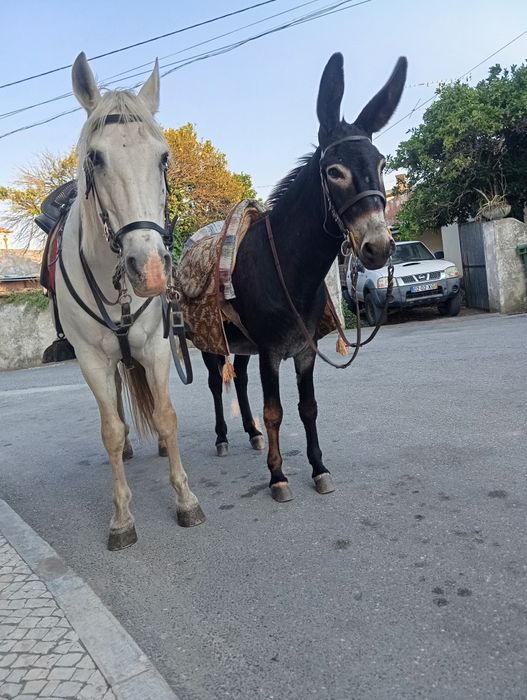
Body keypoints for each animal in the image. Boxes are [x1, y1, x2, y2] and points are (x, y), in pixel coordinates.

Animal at [54, 52, 205, 550]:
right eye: (94, 158)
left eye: (163, 157)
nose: (151, 269)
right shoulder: (90, 361)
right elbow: (109, 428)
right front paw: (121, 517)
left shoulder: (156, 348)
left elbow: (167, 415)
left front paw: (185, 499)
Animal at [201, 52, 407, 502]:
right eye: (334, 172)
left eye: (382, 164)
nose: (379, 248)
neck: (289, 269)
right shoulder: (272, 351)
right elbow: (275, 411)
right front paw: (278, 477)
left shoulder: (305, 348)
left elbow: (307, 408)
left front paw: (319, 469)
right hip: (209, 340)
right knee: (213, 381)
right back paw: (222, 437)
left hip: (242, 343)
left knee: (239, 378)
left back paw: (250, 434)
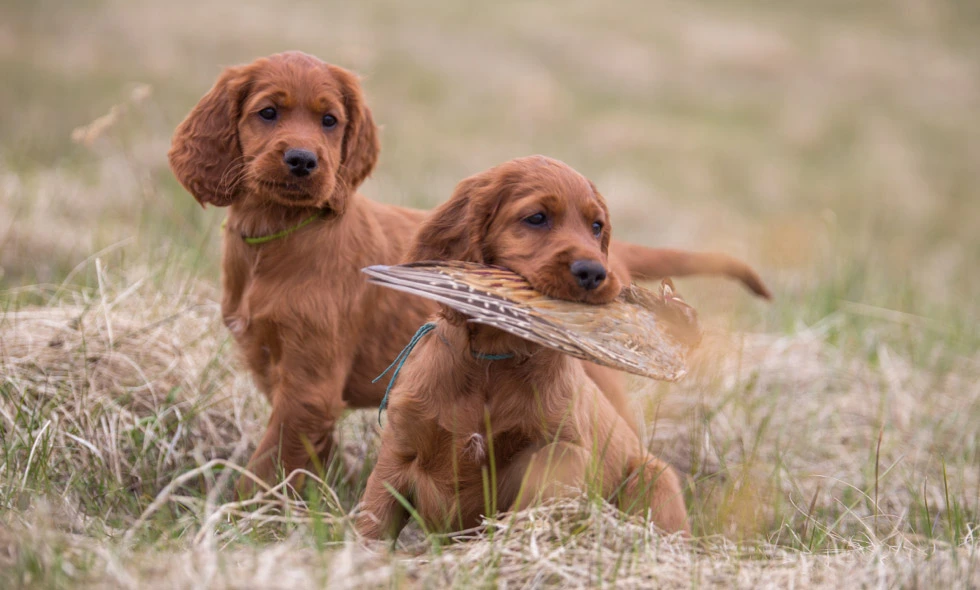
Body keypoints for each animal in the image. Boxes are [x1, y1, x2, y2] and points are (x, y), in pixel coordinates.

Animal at [167, 49, 764, 494]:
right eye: (268, 113)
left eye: (329, 120)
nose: (302, 161)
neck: (280, 239)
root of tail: (611, 260)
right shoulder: (285, 375)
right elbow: (302, 454)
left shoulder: (310, 384)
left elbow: (270, 461)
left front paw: (249, 516)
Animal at [358, 158, 688, 540]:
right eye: (537, 218)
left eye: (596, 227)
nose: (594, 273)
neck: (491, 361)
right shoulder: (398, 454)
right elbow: (373, 524)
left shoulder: (563, 446)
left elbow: (545, 479)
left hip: (655, 477)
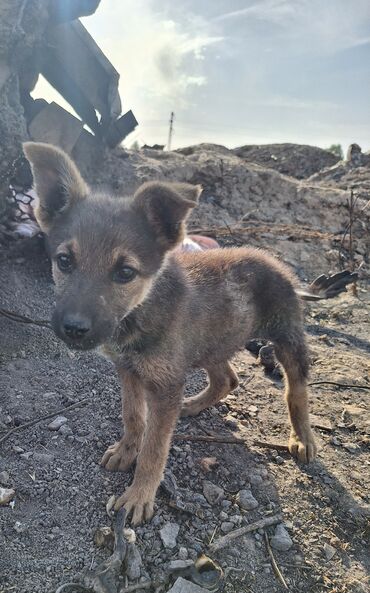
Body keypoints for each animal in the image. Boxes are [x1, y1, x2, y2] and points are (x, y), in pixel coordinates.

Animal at [23, 142, 318, 524]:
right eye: (64, 261)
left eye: (125, 272)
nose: (73, 329)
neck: (141, 309)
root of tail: (275, 261)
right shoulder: (129, 370)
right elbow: (134, 417)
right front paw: (126, 450)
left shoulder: (166, 386)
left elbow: (154, 447)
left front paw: (139, 495)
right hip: (209, 343)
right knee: (227, 378)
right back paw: (193, 405)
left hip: (286, 339)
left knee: (296, 390)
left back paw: (304, 437)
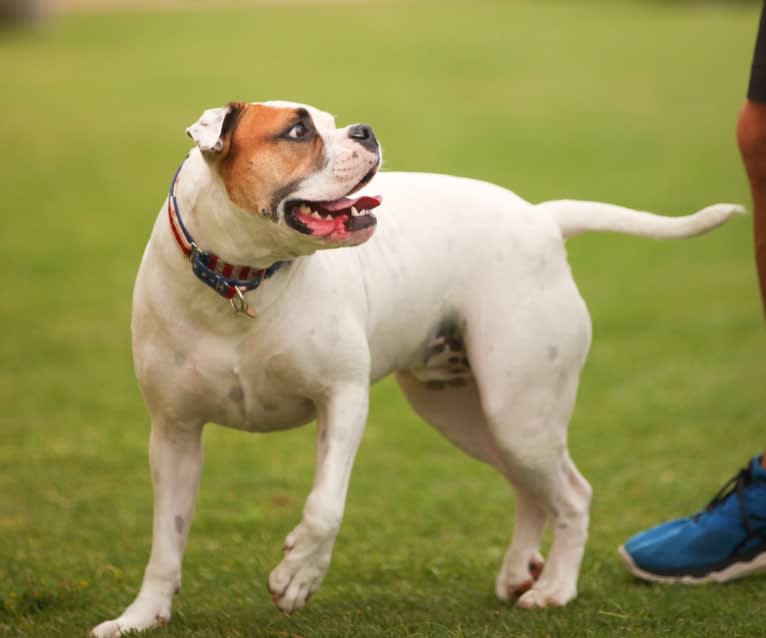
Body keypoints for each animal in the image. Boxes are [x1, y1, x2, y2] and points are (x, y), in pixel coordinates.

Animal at [91, 101, 744, 638]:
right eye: (298, 131)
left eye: (329, 122)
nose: (364, 130)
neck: (239, 280)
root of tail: (540, 219)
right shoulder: (173, 434)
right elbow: (167, 540)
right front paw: (141, 616)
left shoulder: (343, 399)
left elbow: (324, 506)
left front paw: (298, 573)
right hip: (467, 414)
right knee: (531, 489)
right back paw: (520, 572)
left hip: (520, 411)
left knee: (572, 495)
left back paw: (555, 589)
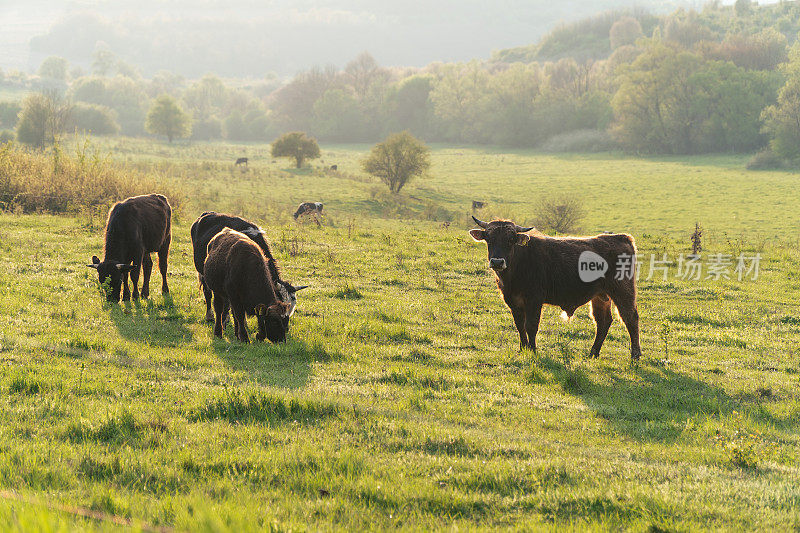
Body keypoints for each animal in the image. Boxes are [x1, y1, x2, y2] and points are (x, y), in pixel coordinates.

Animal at [468, 216, 644, 362]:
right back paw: (593, 352)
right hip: (600, 296)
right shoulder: (513, 301)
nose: (497, 262)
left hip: (623, 291)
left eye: (511, 240)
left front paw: (532, 350)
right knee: (603, 321)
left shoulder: (534, 300)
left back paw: (635, 355)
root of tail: (621, 238)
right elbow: (519, 326)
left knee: (630, 318)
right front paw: (523, 349)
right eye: (489, 239)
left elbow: (531, 325)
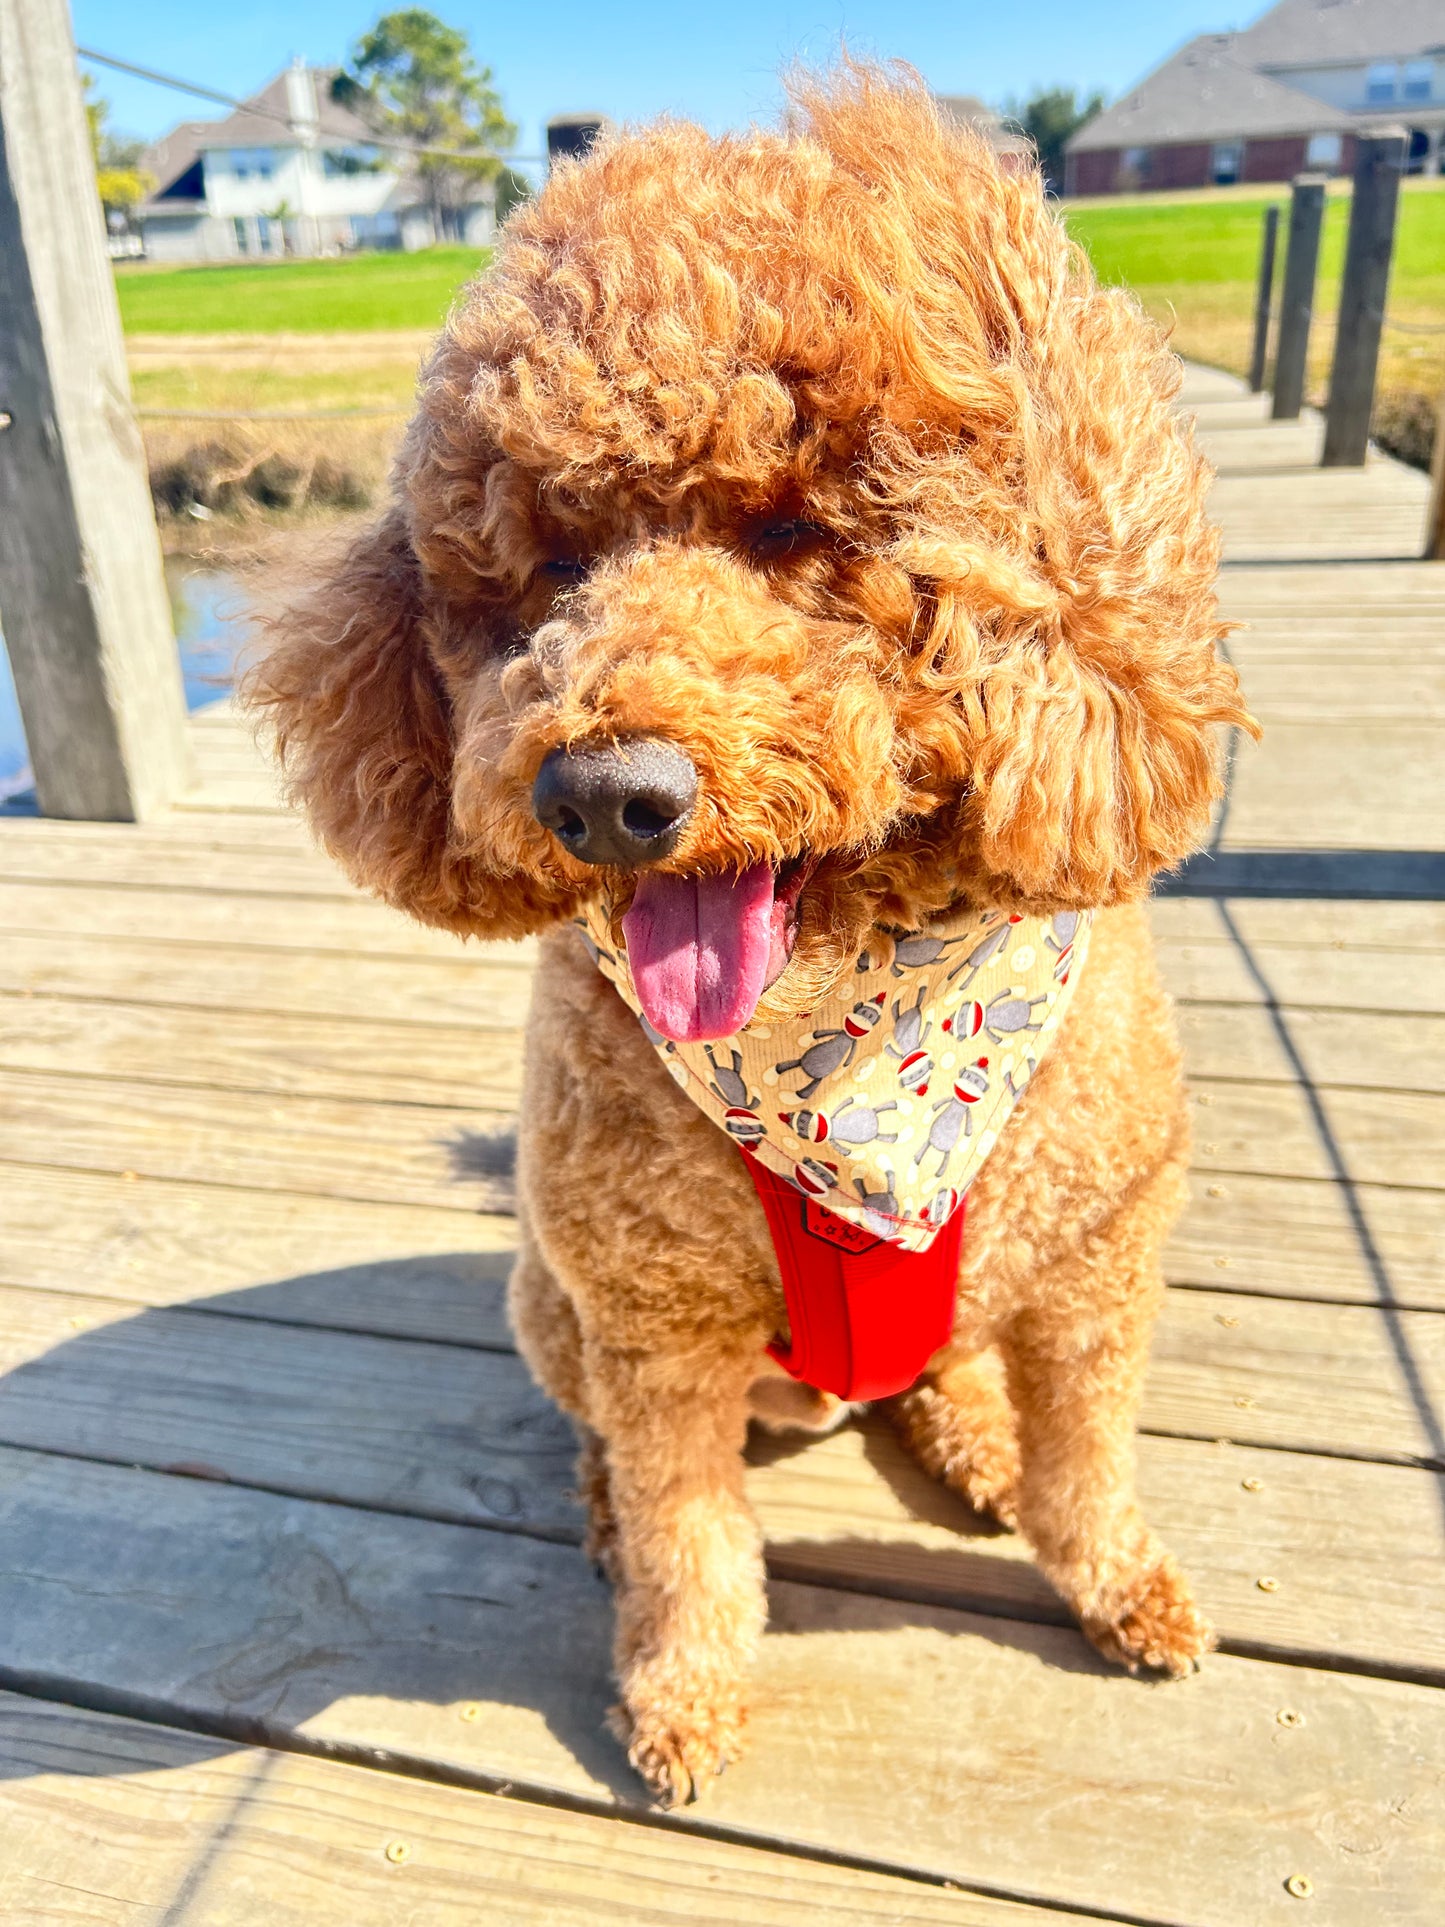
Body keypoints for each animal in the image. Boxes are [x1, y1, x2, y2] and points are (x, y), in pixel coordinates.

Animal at [248, 64, 1256, 1803]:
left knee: (949, 1375)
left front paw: (1119, 1581)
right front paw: (683, 1693)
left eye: (797, 530)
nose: (604, 793)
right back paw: (610, 1506)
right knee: (607, 1440)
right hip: (552, 1303)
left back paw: (969, 1435)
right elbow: (687, 1532)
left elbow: (1087, 1465)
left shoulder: (1094, 1272)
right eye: (552, 565)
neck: (857, 1039)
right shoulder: (654, 1318)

Your objective
Transcribe the records word for word and include no pictures.

Solution to this task
Body keypoints for each animal in the image. Boxes are [x1, y1, x2, y2] and points are (x, y), in pixel coordinates.

Animal at [54, 52, 205, 550]:
right eye: (94, 158)
left eye: (163, 157)
nose: (151, 269)
right shoulder: (90, 361)
right elbow: (109, 428)
right front paw: (121, 517)
left shoulder: (156, 348)
left elbow: (167, 415)
left front paw: (185, 499)
Animal at [201, 52, 407, 502]:
right eye: (334, 172)
left eye: (382, 164)
nose: (379, 248)
neck: (289, 269)
right shoulder: (272, 351)
right elbow: (275, 411)
right front paw: (278, 477)
left shoulder: (305, 348)
left elbow: (307, 408)
left front paw: (319, 469)
right hip: (209, 340)
right knee: (213, 381)
right back paw: (222, 437)
left hip: (242, 343)
left knee: (239, 378)
left back paw: (250, 434)
Body keypoints for each animal in the image. Boxes are [x1, y1, x2, y2] and points are (x, y), in pixel coordinates.

Animal at [167, 49, 764, 494]:
right eye: (268, 113)
left eye: (329, 120)
nose: (302, 161)
neck: (280, 239)
root of tail: (611, 260)
right shoulder: (285, 375)
right elbow: (302, 454)
left shoulder: (310, 384)
left elbow: (270, 461)
left front paw: (249, 516)
Animal at [358, 158, 688, 540]:
right eye: (537, 218)
left eye: (596, 227)
nose: (594, 273)
neck: (491, 361)
right shoulder: (398, 454)
right elbow: (373, 524)
left shoulder: (563, 446)
left elbow: (545, 479)
left hip: (655, 477)
Body keypoints for each animal in the image. Boxes are [x1, y1, x2, y2] and points are (x, y), in pixel coordinates.

Animal at [23, 142, 318, 524]:
right eye: (64, 261)
left eye: (125, 272)
nose: (73, 329)
neck: (141, 309)
root of tail: (275, 261)
right shoulder: (129, 370)
right elbow: (134, 417)
right front paw: (126, 450)
left shoulder: (166, 386)
left elbow: (154, 447)
left front paw: (139, 495)
right hip: (209, 343)
right knee: (227, 378)
right back paw: (193, 405)
left hip: (286, 339)
left knee: (296, 390)
left back paw: (304, 437)
Body keypoints for each animal in the image. Boxes are [x1, y1, x2, y2] and points are (x, y), in pixel coordinates.

Animal at [91, 101, 744, 638]:
right eye: (298, 131)
left eye: (329, 122)
nose: (364, 130)
neck: (239, 280)
root of tail: (540, 219)
right shoulder: (173, 434)
right elbow: (167, 540)
right front paw: (141, 616)
left shoulder: (343, 399)
left elbow: (324, 506)
left front paw: (298, 573)
right hip: (467, 414)
right knee: (531, 489)
right back paw: (520, 572)
left hip: (520, 411)
left knee: (572, 495)
left back paw: (555, 589)
Body keypoints for each animal in the image. Boxes are [x1, y1, x2, y2] and points are (x, y), in pixel coordinates.

Animal at [468, 216, 644, 362]:
right back paw: (593, 352)
right hip: (600, 296)
right shoulder: (513, 301)
nose: (497, 262)
left hip: (623, 291)
left eye: (511, 240)
left front paw: (532, 350)
right knee: (603, 321)
left shoulder: (534, 300)
left back paw: (635, 355)
root of tail: (621, 238)
right elbow: (519, 326)
left knee: (630, 318)
right front paw: (523, 349)
right eye: (489, 239)
left elbow: (531, 325)
Body keypoints for each animal in the image. Boxes are [x1, y1, x2, y2] and points are (x, y), in pixel coordinates.

Animal at [248, 64, 1256, 1803]:
left knee: (949, 1375)
left front paw: (1119, 1581)
right front paw: (683, 1693)
left eye: (797, 530)
nose: (604, 793)
right back paw: (610, 1506)
right knee: (607, 1440)
right hip: (552, 1303)
left back paw: (969, 1435)
right elbow: (687, 1532)
left elbow: (1087, 1465)
left shoulder: (1094, 1272)
right eye: (552, 565)
neck: (857, 1039)
right shoulder: (654, 1318)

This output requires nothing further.